Der Olympia-Start der Deutschen war gar nichts. Das muss auch SPOX-Redakteur Alexander Mey im direkten Vergleich mit Usbekistan eingestehen. Also sucht er anderen Grund zur Freude - und wird fündig.

Anzeige
Cookie-Einstellungen

Tag 1 der Olympischen Spiele ist vorbei. Und machen wir uns nichts vor: Sportlich war er aus deutscher Sicht der ultimative Reinfall. Drei realistische Medaillenchancen, dreimal Griff ins Klo. Wobei ich Radsprinter Andre Greipel nichts das Geringste vorwerfen will.

Er war beim Straßenrennen im Sprint des Hauptfeldes mit allen Favoriten der Schnellste, dumm nur, dass eben dieses Hauptfeld mit allen Favoriten eine große Gruppe erst hat wegfahren lassen, um sich dann vergeblich zu mühen, sie wieder einzuholen. Da brachten selbst die britischen Tour-Helden Bradley Wiggins und Chris Froome nichts mehr.

Horror: Ein Schwimmabend ohne deutsche Beteiligung

Aber über das Debakel im Schwimmen kann man nicht einfach den Mantel des Schweigens legen, auch wenn man es gerne tun würde.
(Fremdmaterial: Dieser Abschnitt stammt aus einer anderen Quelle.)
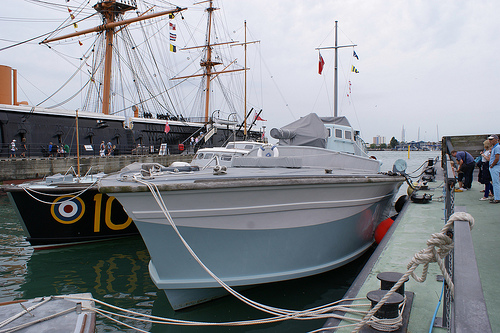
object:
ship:
[109, 105, 405, 305]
Ich war bei den Finals in der Halle - ließ sich wegen reservierter Tickets nicht vermeiden.

Die Stimmung war an sich sehr gut, aber als Deutscher ertappt man sich schon dabei, die 400 m Freistil der Männer und die 4 x 100 m Freistil-Staffel der Frauen ziemlich unbeteiligt über sich ergehen zu lassen, wenn Paul Biedermann und die Mädels um Britta Steffen fehlen, weil sie im Vorlauf zu schlecht waren.

Und überhaupt: Ein Schwimmabend mit acht Rennen ohne einen einzigen deutschen Namen auf der Starterliste? Soll das die neue deutsche Schwimmherrlichkeit sein?
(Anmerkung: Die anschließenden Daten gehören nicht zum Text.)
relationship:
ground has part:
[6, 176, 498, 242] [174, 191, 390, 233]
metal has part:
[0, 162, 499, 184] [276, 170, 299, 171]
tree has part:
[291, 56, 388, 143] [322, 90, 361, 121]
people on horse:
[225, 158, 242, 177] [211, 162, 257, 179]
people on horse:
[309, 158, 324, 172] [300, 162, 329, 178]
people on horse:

Im Medaillenspiegel hinter Usbekistan

Im Medaillenspiegel liegen wir jetzt hinter Usbekistan. Ich weiß, dass dieser Vergleich nach nur einem Tag mit zwölf Entscheidungen unfair ist, aber ich kann ihn mir trotzdem nicht verkneifen.
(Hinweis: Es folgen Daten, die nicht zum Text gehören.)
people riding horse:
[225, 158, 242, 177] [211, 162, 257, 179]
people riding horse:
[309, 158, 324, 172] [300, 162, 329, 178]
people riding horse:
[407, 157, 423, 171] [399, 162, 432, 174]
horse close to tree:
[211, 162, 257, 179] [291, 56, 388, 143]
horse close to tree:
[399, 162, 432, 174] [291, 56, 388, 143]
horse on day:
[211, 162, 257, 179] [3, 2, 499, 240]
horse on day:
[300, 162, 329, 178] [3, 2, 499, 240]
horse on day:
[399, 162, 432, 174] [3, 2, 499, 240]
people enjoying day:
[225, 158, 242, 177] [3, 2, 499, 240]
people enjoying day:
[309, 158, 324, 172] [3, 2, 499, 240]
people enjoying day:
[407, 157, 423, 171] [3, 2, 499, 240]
Die Pressekonferenz im Deutschen Haus am Sonntag ist übrigens abgesagt. Der Grund: Offiziell heißt sie "Pressekonferenz mit den Medaillengewinnern des Vortags". Merken Sie was?

Olympia und London: Das passt perfekt

Nun aber Schluss damit, schließlich bin ich am Ende des Tages doch auch Fan und gehe fest davon aus, dass die folgenden 15 Olympiatage besser werden.

Reden wir also über etwas sehr Erfreuliches - die Stimmung. Schon als ich aus dem Flieger ausgestiegen bin und von einer Horde Volunteers mit einem strahlenden Lächeln und mindestens zwei Zentnern Hilfsbereitschaft empfangen wurde, hatte ich den Verdacht, dass das was werden kann mit Olympia in London. Die tolle Eröffnungsfeier hat den Verdacht erhärtet.

Nun lege ich mich fest: Olympia und London passen perfekt zusammen. Nach allem, was ich bisher gesehen habe, haben die Veranstalter mit ihrer Aussage, es seien 95 Prozent aller Tickets verkauft, nicht gelogen.

Längste Schlange seit Veröffentlichung des iPads

Ich war morgens um 9 Uhr beim Schießen (noch so eine vage Medaillenhoffnung - Ausgang bekannt). Das Areal liegt irgendwo im hintersten Winkel von London. Über eine Stunde Fahrt. Und trotzdem war die Qualifikations-Halle brechend voll und vor der Final-Halle (ja, das ist ein Unterschied) stand die längste Schlange seit der Veröffentlichung des letzten iPads.

Das gleiche Bild im Beachvolleyball-Stadion. Das Ambiente auf der Horse Guards Parade mitten im historischen und königlichen Kern Londons ist ohnehin schon überragend. Dazu aber noch vormittags fast volle Ränge mit ausgesprochen gut gelaunten Fans und Laola am laufenden Band - das macht die Sache auch für gestandene Profis wie Julius Brink und Jonas Reckermann (Medaillenhoffnungen - aber lassen wir das jetzt) zu einem Highlight ihrer Karriere.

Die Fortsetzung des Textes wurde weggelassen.